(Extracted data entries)
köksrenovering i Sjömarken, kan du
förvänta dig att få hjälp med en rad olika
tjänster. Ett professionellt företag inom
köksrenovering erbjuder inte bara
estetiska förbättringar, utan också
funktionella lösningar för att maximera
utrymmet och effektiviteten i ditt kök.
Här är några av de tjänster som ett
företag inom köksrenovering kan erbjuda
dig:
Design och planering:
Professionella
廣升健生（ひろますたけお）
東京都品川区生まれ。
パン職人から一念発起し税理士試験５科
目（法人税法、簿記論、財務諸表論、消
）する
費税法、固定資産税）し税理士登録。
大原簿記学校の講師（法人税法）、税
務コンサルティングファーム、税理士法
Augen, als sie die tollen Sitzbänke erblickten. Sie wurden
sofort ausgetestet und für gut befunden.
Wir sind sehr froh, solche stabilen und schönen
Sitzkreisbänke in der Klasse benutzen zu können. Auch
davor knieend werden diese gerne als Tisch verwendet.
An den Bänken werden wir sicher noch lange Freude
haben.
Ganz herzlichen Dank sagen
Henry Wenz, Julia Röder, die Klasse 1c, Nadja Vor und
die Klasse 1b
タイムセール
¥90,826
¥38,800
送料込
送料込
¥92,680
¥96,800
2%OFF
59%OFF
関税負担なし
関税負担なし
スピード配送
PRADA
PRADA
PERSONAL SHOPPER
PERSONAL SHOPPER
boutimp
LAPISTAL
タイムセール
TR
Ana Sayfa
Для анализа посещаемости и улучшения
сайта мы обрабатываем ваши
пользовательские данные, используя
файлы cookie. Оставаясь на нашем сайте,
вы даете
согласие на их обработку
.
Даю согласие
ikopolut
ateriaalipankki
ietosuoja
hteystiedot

--

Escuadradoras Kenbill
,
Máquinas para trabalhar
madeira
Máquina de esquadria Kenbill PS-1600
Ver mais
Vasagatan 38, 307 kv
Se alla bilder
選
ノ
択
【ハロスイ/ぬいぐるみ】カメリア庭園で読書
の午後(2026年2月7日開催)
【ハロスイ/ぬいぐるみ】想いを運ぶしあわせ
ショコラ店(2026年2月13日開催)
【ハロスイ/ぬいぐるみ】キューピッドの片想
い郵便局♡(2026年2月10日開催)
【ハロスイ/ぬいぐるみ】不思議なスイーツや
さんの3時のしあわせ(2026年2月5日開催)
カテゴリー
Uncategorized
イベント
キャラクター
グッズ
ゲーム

* * *

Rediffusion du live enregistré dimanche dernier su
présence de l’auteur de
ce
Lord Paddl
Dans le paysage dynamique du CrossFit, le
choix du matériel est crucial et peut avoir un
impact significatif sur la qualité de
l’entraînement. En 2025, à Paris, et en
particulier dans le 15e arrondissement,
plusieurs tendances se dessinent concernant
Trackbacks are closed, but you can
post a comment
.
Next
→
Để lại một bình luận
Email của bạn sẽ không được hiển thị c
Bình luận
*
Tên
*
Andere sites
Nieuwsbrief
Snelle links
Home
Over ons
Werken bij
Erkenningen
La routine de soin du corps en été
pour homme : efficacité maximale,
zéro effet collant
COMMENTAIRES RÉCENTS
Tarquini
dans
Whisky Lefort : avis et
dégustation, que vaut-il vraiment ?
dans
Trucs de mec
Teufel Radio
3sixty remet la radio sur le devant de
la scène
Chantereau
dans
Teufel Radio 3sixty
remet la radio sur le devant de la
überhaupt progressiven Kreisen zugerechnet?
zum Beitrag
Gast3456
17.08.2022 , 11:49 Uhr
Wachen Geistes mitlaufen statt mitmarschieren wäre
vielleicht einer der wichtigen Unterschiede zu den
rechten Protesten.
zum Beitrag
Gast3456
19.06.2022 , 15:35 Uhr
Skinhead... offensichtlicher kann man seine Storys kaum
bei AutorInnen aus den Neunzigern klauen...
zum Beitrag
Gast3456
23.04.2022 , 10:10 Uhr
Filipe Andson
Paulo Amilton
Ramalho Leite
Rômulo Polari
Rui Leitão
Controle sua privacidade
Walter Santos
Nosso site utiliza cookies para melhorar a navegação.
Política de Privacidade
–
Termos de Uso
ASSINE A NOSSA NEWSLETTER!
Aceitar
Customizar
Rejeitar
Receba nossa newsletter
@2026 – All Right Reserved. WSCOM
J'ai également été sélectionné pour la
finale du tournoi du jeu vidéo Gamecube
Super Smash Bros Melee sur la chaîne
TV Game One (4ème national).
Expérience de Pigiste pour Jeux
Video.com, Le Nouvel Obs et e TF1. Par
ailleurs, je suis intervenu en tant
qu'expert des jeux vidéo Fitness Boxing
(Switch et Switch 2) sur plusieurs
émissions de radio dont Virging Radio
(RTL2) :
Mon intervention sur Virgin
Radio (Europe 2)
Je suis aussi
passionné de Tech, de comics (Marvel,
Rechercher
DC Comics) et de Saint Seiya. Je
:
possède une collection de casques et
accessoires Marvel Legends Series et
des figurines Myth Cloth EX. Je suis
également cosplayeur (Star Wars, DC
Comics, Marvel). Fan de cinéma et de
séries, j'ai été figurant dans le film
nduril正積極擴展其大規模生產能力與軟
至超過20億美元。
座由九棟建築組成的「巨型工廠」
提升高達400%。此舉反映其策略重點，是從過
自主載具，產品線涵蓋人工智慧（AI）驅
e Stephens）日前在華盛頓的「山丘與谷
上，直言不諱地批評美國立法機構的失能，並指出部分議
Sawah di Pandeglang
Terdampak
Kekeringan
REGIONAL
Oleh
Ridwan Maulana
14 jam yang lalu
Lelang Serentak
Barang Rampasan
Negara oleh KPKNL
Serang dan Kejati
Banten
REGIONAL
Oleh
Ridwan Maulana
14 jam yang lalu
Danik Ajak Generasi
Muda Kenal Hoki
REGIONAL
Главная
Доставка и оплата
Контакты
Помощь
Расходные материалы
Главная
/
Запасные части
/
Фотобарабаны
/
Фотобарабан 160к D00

[EXERCISE INSTRUCTIONS]:
Reproduce the lines of the records starting at the line containing "köksrenovering i Sjömarken, kan du" and ending at the line containing "hteystiedot", substituting "badrumsrenovering" for each occurrence of "köksrenovering". Leave all other text unchanged.

[EXPECTED ANSWER]:
badrumsrenovering i Sjömarken, kan du
förvänta dig att få hjälp med en rad olika
tjänster. Ett professionellt företag inom
badrumsrenovering erbjuder inte bara
estetiska förbättringar, utan också
funktionella lösningar för att maximera
utrymmet och effektiviteten i ditt kök.
Här är några av de tjänster som ett
företag inom badrumsrenovering kan erbjuda
dig:
Design och planering:
Professionella
廣升健生（ひろますたけお）
東京都品川区生まれ。
パン職人から一念発起し税理士試験５科
目（法人税法、簿記論、財務諸表論、消
）する
費税法、固定資産税）し税理士登録。
大原簿記学校の講師（法人税法）、税
務コンサルティングファーム、税理士法
Augen, als sie die tollen Sitzbänke erblickten. Sie wurden
sofort ausgetestet und für gut befunden.
Wir sind sehr froh, solche stabilen und schönen
Sitzkreisbänke in der Klasse benutzen zu können. Auch
davor knieend werden diese gerne als Tisch verwendet.
An den Bänken werden wir sicher noch lange Freude
haben.
Ganz herzlichen Dank sagen
Henry Wenz, Julia Röder, die Klasse 1c, Nadja Vor und
die Klasse 1b
タイムセール
¥90,826
¥38,800
送料込
送料込
¥92,680
¥96,800
2%OFF
59%OFF
関税負担なし
関税負担なし
スピード配送
PRADA
PRADA
PERSONAL SHOPPER
PERSONAL SHOPPER
boutimp
LAPISTAL
タイムセール
TR
Ana Sayfa
Для анализа посещаемости и улучшения
сайта мы обрабатываем ваши
пользовательские данные, используя
файлы cookie. Оставаясь на нашем сайте,
вы даете
согласие на их обработку
.
Даю согласие
ikopolut
ateriaalipankki
ietosuoja
hteystiedot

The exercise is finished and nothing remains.